What the government says and the legal tool it used

The department used the administrative civil‑penalty rules found in the Immigration and Nationality Act, often called INA 274C, to issue Notices of Intent to Fine. Those notices start an administrative process: the attorney can request a hearing before an administrative judge and contest the allegations. Penalties under this statute are assessed per fraudulent document and can add up quickly — which is why 64 alleged bad filings can mean a six‑figure bill.

Why this matters: enforcement, deterrence, and the new DHS memo

This action follows a new push from Homeland Security leadership to clamp down on asylum fraud, including a memo directing ICE attorneys to develop anti‑fraud enforcement policies and to target attorneys who file false claims. For years critics have said bad actors have gamed asylum rules and clogged courts. If HSI is serious about enforcing INA 274C against lawyers, the message is clear: filing paperwork that invents persecution will no longer be treated as harmless advocacy.

What to watch next and practical implications

The Notices of Intent to Fine are only the beginning. Doddamani can seek a hearing and will have chances to defend himself, and the agency will need to show the factual basis for each charged document. Still, the move signals broader enforcement: other attorneys who rely on dubious filings may face similar penalties. Bar ethics complaints and even criminal referrals could follow in the most egregious cases. For now, the system’s new sheriff has drawn a line in the sand.

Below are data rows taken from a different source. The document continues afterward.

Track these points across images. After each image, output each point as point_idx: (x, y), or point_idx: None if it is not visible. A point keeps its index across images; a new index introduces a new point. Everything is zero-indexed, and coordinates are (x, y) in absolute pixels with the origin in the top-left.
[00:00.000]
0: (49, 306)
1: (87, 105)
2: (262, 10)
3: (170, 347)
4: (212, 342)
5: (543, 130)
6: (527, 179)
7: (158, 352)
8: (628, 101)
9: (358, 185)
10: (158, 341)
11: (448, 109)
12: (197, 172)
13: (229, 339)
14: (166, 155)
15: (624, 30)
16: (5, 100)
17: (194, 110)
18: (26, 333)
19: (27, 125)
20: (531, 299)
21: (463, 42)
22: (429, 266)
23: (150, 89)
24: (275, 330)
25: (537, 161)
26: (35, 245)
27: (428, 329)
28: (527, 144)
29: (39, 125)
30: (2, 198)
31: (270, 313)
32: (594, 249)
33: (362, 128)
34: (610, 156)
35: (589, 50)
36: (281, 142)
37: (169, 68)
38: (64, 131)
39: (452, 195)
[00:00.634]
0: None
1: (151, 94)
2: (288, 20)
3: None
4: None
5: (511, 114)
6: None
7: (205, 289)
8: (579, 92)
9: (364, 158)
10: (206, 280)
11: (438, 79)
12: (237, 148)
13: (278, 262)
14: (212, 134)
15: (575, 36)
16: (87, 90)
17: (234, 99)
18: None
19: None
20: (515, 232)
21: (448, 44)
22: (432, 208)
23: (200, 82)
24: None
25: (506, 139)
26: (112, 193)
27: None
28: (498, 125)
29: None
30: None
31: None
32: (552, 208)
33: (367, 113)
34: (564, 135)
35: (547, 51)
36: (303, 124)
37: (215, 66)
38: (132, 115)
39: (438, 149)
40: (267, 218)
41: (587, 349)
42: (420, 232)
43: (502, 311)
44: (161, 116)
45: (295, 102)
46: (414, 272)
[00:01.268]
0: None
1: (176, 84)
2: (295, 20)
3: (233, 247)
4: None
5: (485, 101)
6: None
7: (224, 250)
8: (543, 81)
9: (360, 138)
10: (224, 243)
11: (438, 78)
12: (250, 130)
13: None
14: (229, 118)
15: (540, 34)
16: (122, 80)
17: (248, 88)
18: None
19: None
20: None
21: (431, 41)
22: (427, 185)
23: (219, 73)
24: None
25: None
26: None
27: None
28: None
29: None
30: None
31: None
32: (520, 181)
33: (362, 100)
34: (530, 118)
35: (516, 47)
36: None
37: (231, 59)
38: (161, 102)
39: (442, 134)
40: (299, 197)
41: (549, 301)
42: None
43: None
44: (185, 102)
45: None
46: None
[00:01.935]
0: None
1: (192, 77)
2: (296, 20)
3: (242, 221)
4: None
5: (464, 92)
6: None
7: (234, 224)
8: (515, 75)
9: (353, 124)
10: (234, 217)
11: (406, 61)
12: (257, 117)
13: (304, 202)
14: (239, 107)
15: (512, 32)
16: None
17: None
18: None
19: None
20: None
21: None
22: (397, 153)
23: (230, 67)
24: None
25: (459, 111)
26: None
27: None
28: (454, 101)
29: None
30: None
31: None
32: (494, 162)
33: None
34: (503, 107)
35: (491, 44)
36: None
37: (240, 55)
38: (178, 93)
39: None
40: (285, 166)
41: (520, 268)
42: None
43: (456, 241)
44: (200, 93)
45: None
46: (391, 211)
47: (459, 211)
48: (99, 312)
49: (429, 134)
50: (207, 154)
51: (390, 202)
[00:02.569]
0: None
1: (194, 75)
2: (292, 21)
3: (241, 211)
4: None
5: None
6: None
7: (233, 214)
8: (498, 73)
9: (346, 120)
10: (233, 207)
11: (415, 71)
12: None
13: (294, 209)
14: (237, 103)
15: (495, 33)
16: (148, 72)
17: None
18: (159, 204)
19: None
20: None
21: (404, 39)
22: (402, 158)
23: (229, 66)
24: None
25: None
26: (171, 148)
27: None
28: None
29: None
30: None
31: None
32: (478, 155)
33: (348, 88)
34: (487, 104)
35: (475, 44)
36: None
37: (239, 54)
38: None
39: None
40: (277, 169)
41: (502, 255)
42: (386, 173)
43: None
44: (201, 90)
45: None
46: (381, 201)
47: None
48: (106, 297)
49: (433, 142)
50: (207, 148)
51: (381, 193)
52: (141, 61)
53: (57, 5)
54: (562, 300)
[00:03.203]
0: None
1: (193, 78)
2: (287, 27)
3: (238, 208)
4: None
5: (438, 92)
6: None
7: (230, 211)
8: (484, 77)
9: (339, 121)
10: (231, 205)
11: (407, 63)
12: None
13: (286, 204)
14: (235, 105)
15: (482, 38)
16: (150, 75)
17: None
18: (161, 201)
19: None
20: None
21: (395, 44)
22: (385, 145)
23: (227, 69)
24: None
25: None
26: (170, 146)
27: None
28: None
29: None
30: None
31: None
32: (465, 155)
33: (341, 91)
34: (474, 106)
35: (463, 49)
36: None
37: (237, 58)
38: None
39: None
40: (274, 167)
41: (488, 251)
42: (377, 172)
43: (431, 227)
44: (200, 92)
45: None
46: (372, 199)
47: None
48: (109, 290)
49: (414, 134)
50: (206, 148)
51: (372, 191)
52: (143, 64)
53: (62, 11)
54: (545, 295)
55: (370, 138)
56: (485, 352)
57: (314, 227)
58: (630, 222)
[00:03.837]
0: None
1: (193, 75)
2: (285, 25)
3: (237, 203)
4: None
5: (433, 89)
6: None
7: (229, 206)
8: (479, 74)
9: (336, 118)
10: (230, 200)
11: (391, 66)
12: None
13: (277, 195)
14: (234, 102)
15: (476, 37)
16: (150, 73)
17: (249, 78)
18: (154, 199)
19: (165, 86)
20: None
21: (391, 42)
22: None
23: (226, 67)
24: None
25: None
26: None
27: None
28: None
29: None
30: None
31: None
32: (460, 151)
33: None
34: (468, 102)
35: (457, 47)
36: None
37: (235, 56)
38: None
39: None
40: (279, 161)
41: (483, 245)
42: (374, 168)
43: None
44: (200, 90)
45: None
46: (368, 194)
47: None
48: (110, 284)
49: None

Fraud hurts real victims and strains an already overburdened immigration system. Conservatives who want secure borders should applaud the enforcement of immigration law, not cry foul when lawyers who allegedly cheat the system get their day in administrative court. If the allegations hold up, this fine — and the policy behind it — could finally start to close one of the more obvious loopholes in asylum abuse.